Master NFL historian writes masterful 100-season history
Joe Horrigan calls it a “many decades love affair with football.”
Readers of his book, “NFL Century,” will call it masterful.
Horrigan, who retired as the Pro Football Hall of Fame’s executive director on June 1, is America’s most foremost historian on pro football. His book, published by Crown, is a superb compilation of anecdotes, little-known facts, insightful analysis and memorable quotes.
While Horrigan jokes that he wasn’t there in 1920 when the league was founded, he makes the readers feel as they are in attendance for many of the significant events through 99 seasons of the NFL. Wisely, Horrigan examines important trends as well as in-depth looks at the players, coaches and executives who turned pro football into America’s Game.

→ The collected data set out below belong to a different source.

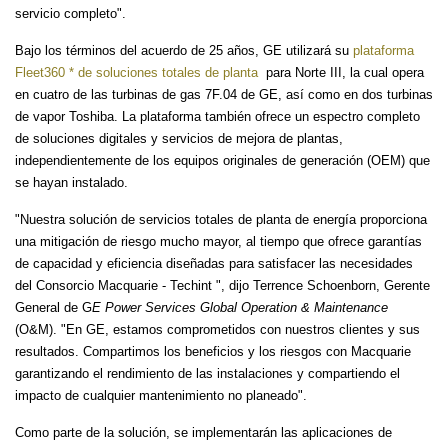
servicio completo".
Bajo los términos del acuerdo de 25 años, GE utilizará su
plataforma
Fleet360 * de soluciones totales de planta
para Norte III, la cual opera
en cuatro de las turbinas de gas 7F.04 de GE, así como en dos turbinas
de vapor Toshiba. La plataforma también ofrece un espectro completo
de soluciones digitales y servicios de mejora de plantas,
independientemente de los equipos originales de generación (OEM) que
se hayan instalado.
"Nuestra solución de servicios totales de planta de energía proporciona
una mitigación de riesgo mucho mayor, al tiempo que ofrece garantías
de capacidad y eficiencia diseñadas para satisfacer las necesidades
del Consorcio Macquarie - Techint ", dijo Terrence Schoenborn, Gerente
General de G
E Power Services Global Operation & Maintenance
(O&M). "En GE, estamos comprometidos con nuestros clientes y sus
resultados. Compartimos los beneficios y los riesgos con Macquarie
garantizando el rendimiento de las instalaciones y compartiendo el
impacto de cualquier mantenimiento no planeado".
Como parte de la solución, se implementarán las aplicaciones de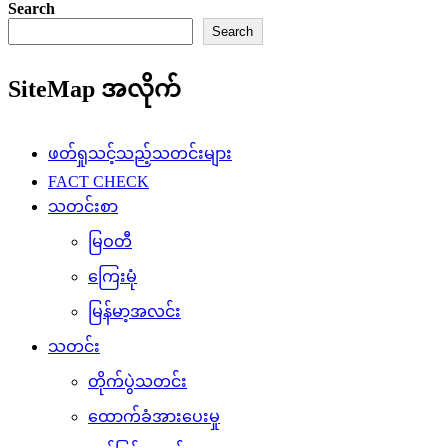
Search
Search
SiteMap အလိုက်
ဖတ်ရှုသင့်သည့်သတင်းများ
FACT CHECK
သတင်းစာ
မြဝတီ
ကြေးမုံ
မြန်မာ့အလင်း
သတင်း
တိုက်ပွဲသတင်း
ထောက်ခံအားပေးမှု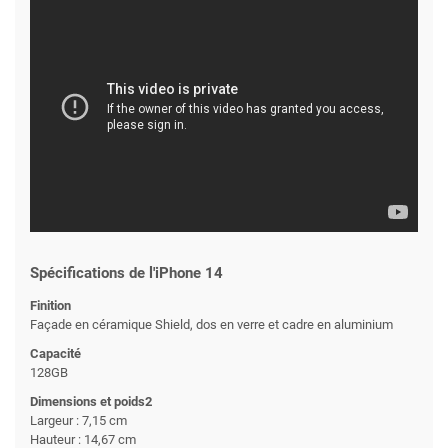
Spécifications de l'iPhone 14
Finition
Façade en céramique Shield, dos en verre et cadre en aluminium
Capacité
128GB
Dimensions et poids2
Largeur : 7,15 cm
Hauteur : 14,67 cm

“I wanted to identify the important but not always visible recurring themes that emerge throughout the league’s history,” Horrigan writes, “link decisions to decision makers, identify the circumstances of play that influenced the league’s development, and, when possible, explain the resulting impact. I wanted to separate fiction from fact, offer a slightly different look at some familiar topics, and share some lesser-known stories that also helped shape the league’s colorful history.”

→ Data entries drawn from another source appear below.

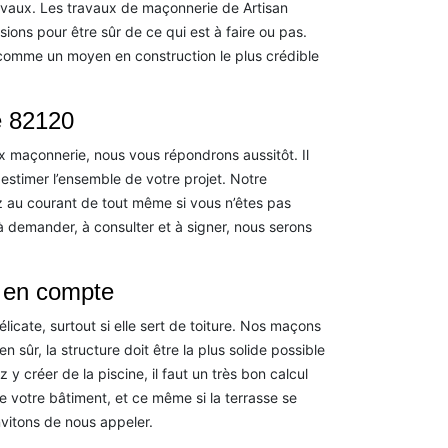
ravaux. Les travaux de maçonnerie de Artisan
ons pour être sûr de ce qui est à faire ou pas.
u comme un moyen en construction le plus crédible
e 82120
 maçonnerie, nous vous répondrons aussitôt. Il
stimer l’ensemble de votre projet. Notre
 au courant de tout même si vous n’êtes pas
e à demander, à consulter et à signer, nous serons
e en compte
licate, surtout si elle sert de toiture. Nos maçons
 sûr, la structure doit être la plus solide possible
y créer de la piscine, il faut un très bon calcul
de votre bâtiment, et ce même si la terrasse se
nvitons de nous appeler.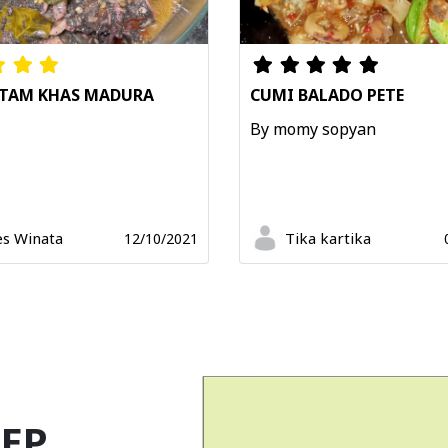
ITAM KHAS MADURA
CUMI BALADO PETE
By momy sopyan
s Winata
Tika kartika
12/10/2021
EP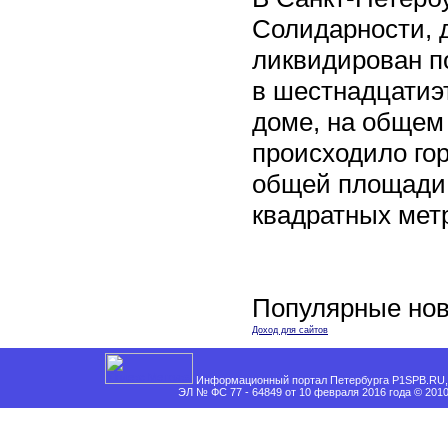
Солидарности, д
ликвидирован п
в шестнадцати
доме, на общем
происходило го
общей площади 
квадратных мет
Популярные нов
Доход для сайтов
Информационный портал Петербурга P1SPB.RU, 
ЭЛ № ФС 77 - 64849 от 10 февраля 2016 года © 201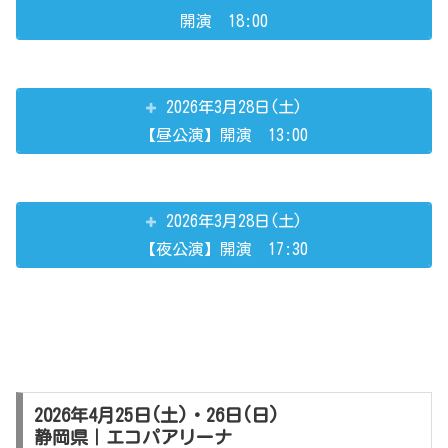
開演 18:00
2026年3月28日(土)
【昼公演】開演 13:00
2026年3月28日(土)
【夜公演】開演 17:30
2026年4月25日(土)・26日(日)
静岡県｜エコパアリーナ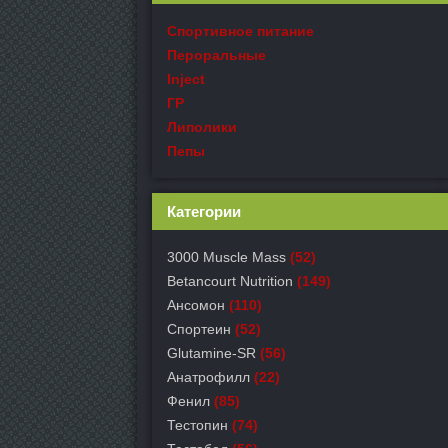
Спортивное питание
Пероральные
Inject
ГР
Липолики
Пепы
Категории
3000 Muscle Mass
(52)
Betancourt Nutrition
(149)
Ансомон
(110)
Спортеин
(52)
Glutamine-SR
(56)
Анатрофилл
(22)
Фенил
(85)
Тестопин
(74)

Among Horrigan’s most enlightening tales is the story of the Cleveland Browns‘ dominance of the AAFC in the 1940s and subsequent powerful move into the NFL. Horrigan digs deep to analyze how Paul Brown built his franchise, strengthened it, then laid waste to one league before winning championships in another one.
But everything in the book, from the roots laid in Canton, Ohio, to the exhaustive look at Roger Goodell’s commissionership, is, well, Hall of Fame caliber.